Oppression Rooted in Class Society
To struggle effectively against the persecution of gays and others who fall outside of the heterosexual “norm,” it is necessary to start with the understanding that democratic rights in capitalist society are partial, fragile and reversible. As fighters for the socialist liberation of humanity, we are committed to full democratic rights for gays, lesbians and transgenders, and we support any legal advances that can be wrested from the rulers of this cruelly bigoted society. This includes the right to serve in the military. At the same time, as Marxists we give not one iota of support to U.S. imperialism, the world’s biggest terrorist force.
We support the right of gay people to marry and divorce, but we do not advocate or prettify the institution of marriage. We fight for a society in which no one needs to be forced into a legal straitjacket in order to get medical benefits, visitation rights, custody of children, inheritance, immigration rights or any of the privileges capitalist society grants to those who are embedded in the traditional “one man on one woman for life” marital mold. The Spartacist League vehemently opposes any government intrusion into consensual sexual activity and private life. Government out of the bedrooms!
But there is nothing inherently revolutionary about an unconventional lifestyle. The act of “coming out” may defy, but cannot eradicate, class-rooted repressive institutions. The oppression of homosexuals, like the oppression of women, serves as an index of more general social and political attitudes. As the basic institution defining sexual relations, the family, together with organized religion, mandates patriarchal social relations and generalized anti-gay oppression. The family—the main source of the oppression of women in class society—is necessary to the capitalist system of exploitation. It regiments and teaches respect for authority to each new generation of wage slaves and cannon fodder.
Harvey Milk thought that American capitalism was just fine. In that sense, today’s SF Pride Board follows in his footsteps. They’re at peace with bloody U.S. imperialism, too.

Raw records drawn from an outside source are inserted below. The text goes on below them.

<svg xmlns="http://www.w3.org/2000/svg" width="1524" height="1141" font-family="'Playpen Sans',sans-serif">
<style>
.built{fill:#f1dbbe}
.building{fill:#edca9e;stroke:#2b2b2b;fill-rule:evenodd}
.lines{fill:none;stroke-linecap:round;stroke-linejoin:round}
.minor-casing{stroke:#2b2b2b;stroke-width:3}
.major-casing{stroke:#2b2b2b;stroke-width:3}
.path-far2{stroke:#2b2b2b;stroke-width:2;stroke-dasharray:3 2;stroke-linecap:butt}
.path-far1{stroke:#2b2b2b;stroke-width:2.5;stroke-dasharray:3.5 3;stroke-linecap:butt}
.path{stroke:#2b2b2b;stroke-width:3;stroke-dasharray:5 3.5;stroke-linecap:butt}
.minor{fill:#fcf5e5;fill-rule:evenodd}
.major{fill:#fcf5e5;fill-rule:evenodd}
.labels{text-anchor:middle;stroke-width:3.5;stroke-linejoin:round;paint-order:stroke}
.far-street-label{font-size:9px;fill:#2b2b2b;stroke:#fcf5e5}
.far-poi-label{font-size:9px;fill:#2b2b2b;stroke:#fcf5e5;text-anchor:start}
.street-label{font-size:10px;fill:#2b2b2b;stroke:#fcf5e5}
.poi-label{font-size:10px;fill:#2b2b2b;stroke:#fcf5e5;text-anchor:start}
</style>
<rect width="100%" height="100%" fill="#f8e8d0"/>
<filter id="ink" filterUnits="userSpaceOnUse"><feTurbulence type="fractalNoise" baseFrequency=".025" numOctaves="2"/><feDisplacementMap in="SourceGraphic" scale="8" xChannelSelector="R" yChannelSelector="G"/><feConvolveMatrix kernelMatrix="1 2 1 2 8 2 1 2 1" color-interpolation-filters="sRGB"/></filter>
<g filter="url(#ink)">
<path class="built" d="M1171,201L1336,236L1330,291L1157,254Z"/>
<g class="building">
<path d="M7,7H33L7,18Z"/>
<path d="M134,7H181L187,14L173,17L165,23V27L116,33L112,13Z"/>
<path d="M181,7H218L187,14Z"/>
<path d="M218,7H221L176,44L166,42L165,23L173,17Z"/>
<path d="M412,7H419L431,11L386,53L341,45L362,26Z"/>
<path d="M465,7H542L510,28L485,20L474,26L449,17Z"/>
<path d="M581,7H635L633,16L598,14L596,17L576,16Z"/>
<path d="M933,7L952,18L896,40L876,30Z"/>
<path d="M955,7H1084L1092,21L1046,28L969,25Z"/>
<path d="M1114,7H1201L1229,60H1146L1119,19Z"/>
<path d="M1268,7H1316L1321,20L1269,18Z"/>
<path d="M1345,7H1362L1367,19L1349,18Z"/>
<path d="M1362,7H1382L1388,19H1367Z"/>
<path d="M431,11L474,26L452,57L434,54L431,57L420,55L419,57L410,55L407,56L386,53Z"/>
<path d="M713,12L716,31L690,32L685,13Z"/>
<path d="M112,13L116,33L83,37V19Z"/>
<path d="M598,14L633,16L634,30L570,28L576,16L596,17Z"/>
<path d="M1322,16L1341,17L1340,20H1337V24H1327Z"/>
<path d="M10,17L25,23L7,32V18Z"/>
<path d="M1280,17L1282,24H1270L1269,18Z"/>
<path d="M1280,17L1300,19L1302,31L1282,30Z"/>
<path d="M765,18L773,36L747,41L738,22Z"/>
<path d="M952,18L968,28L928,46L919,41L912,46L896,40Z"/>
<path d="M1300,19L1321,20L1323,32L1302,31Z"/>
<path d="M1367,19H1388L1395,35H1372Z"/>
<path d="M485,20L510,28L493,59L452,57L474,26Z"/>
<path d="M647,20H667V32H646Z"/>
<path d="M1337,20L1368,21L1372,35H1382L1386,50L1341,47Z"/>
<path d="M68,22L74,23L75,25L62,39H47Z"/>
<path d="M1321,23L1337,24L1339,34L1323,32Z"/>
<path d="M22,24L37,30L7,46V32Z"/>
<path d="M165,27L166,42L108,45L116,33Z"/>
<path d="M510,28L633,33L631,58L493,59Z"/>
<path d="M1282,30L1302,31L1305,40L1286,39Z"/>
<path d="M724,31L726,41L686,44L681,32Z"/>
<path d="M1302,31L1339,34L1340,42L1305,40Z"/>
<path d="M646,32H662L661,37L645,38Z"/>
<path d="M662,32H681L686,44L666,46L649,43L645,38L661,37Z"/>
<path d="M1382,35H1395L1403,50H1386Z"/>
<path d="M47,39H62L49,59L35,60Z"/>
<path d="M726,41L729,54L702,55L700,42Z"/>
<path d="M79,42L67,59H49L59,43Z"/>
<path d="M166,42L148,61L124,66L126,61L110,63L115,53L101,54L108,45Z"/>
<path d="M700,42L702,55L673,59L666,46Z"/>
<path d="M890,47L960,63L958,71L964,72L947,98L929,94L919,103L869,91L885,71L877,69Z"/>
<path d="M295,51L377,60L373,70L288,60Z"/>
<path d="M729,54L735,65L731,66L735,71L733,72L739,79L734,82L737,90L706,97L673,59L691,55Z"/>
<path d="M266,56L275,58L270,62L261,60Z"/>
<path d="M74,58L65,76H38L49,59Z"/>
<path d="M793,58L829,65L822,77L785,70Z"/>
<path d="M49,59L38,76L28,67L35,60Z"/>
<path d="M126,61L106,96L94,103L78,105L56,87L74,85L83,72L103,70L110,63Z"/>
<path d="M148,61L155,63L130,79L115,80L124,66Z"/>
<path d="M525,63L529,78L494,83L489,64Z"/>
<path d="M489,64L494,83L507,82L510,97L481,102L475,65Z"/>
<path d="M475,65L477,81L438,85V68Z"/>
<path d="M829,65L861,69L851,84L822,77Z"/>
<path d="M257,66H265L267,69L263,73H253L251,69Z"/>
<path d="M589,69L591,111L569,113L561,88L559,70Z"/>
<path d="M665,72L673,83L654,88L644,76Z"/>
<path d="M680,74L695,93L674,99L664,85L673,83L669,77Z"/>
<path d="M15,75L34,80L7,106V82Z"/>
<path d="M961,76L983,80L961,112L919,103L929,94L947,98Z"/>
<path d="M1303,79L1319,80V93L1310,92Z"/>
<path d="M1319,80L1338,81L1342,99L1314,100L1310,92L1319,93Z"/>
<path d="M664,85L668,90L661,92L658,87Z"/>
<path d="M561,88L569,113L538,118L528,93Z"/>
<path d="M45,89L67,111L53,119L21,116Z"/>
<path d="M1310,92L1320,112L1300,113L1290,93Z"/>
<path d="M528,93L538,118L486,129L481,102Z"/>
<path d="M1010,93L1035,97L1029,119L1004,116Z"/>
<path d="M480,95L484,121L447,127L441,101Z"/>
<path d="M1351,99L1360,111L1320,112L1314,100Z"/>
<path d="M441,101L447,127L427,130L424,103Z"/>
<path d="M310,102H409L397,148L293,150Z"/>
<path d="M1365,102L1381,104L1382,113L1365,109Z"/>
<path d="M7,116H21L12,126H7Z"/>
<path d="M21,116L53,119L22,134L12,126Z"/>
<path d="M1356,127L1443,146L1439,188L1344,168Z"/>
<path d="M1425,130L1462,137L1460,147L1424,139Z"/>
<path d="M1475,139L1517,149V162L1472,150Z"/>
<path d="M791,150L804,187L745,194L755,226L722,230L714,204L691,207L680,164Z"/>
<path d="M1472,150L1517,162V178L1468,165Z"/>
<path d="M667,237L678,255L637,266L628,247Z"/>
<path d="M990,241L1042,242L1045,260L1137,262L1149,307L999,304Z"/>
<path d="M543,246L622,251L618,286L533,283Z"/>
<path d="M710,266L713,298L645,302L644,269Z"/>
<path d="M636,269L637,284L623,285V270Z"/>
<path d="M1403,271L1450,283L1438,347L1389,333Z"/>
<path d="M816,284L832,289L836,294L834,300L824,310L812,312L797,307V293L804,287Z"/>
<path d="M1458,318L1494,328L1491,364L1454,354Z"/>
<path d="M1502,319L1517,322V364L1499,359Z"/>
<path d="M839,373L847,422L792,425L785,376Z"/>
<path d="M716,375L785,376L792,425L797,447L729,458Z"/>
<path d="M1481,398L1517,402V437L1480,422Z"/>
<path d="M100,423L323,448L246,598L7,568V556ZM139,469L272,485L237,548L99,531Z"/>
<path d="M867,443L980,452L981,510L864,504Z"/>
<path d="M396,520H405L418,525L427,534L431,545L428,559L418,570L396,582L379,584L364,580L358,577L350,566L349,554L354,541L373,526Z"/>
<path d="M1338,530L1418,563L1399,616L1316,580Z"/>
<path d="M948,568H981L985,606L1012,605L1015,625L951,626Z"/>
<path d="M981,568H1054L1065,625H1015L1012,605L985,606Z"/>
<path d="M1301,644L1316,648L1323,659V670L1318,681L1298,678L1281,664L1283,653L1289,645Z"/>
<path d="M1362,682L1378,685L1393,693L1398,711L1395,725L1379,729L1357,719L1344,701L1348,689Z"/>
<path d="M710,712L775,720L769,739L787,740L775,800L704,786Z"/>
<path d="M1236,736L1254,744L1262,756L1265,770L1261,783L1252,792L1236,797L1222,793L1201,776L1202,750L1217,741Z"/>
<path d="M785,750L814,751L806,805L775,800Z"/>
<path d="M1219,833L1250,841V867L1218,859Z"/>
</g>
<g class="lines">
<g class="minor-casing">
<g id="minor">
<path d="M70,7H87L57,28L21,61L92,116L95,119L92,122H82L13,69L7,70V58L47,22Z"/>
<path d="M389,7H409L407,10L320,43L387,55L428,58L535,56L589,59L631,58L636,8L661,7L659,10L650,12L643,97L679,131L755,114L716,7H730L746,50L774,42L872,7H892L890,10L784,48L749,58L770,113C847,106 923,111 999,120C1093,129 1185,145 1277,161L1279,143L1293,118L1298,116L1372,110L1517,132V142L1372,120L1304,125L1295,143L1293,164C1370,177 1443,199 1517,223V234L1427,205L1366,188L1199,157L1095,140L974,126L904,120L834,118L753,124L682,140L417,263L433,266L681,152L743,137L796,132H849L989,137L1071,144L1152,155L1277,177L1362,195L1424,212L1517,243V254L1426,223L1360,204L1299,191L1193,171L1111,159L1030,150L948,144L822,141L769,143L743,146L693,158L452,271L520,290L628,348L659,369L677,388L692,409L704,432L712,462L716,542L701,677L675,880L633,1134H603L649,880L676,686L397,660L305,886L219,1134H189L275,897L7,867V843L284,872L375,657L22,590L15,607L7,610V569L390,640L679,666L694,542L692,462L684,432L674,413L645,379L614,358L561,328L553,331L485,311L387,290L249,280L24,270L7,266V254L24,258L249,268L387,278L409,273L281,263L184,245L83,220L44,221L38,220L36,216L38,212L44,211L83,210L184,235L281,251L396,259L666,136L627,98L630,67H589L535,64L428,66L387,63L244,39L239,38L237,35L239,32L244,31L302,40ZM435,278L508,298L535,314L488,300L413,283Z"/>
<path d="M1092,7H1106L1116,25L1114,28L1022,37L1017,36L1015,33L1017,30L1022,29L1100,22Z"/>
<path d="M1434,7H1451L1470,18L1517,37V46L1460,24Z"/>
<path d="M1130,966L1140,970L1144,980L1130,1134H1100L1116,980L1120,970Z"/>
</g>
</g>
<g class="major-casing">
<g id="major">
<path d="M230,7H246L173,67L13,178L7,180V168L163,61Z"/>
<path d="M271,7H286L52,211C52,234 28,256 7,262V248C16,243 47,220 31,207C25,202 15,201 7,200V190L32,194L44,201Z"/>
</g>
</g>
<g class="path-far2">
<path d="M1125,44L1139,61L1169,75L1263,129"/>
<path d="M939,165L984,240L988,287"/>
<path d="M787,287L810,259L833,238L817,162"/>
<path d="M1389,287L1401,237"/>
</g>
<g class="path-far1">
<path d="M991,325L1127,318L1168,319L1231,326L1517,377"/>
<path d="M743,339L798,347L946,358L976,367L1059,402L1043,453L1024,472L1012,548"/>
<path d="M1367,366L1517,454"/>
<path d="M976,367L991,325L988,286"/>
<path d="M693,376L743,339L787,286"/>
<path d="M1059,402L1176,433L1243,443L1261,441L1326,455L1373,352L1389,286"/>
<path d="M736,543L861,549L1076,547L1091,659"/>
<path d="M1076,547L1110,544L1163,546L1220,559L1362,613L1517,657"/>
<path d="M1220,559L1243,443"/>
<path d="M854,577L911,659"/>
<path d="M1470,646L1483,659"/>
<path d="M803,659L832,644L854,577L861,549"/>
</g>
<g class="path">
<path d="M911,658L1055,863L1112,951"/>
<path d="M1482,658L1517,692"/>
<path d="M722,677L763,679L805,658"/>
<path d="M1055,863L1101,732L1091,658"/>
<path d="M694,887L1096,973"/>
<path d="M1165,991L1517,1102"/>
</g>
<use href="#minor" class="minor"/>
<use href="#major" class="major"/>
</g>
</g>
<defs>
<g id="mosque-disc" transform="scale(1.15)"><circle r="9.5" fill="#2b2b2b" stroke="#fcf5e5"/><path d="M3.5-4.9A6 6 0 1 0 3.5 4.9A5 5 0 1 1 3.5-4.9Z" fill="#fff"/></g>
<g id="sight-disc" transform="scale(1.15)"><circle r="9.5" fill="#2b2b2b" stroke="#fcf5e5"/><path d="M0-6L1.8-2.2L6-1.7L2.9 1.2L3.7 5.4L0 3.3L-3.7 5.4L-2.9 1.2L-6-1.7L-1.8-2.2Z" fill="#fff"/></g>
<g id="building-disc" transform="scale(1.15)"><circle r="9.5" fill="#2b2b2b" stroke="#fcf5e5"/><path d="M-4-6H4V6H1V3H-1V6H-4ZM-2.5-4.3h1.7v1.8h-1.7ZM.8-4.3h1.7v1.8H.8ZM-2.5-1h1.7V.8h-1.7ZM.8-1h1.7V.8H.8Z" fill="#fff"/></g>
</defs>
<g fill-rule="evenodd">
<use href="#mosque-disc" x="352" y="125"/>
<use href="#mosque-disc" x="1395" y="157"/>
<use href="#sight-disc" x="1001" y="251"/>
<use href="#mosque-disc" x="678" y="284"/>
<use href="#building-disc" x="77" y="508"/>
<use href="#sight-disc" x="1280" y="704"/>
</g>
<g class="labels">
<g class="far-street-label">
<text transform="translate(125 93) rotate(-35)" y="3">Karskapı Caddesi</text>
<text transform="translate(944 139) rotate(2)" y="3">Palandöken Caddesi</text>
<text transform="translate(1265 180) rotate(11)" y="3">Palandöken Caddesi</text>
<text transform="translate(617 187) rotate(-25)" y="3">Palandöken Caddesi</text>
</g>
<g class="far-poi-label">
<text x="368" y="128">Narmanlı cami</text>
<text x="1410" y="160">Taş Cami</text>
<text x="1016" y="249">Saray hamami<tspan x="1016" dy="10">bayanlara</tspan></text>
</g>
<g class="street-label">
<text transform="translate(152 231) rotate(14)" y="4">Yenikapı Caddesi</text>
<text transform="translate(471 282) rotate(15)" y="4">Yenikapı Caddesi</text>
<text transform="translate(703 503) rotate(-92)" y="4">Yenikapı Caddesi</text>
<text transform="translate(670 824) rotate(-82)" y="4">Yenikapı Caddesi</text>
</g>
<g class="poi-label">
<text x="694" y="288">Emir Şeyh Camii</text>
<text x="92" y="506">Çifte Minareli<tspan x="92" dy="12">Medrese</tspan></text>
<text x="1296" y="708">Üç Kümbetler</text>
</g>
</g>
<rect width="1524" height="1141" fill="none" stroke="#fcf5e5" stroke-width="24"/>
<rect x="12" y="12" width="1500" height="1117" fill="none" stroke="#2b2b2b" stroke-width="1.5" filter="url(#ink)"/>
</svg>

Acceptance of the capitalist order, whether captained by Democrats or Republicans, is antithetical to any genuine fight for the liberation of black people, gays or any of the oppressed.
As the SYC speaker stressed at the May 31 Gay Pride forum:
“It is going to take a working-class revolution to bury the American imperialist beast once and for all, and to ensure the complete liberation of women, black people, gays and lesbians, all the oppressed. For this to be successful, the world needs to know the truth about the systematic violence and lies that prop up capitalist rule. And Bradley Manning helped get the truth out. Free Bradley Manning!”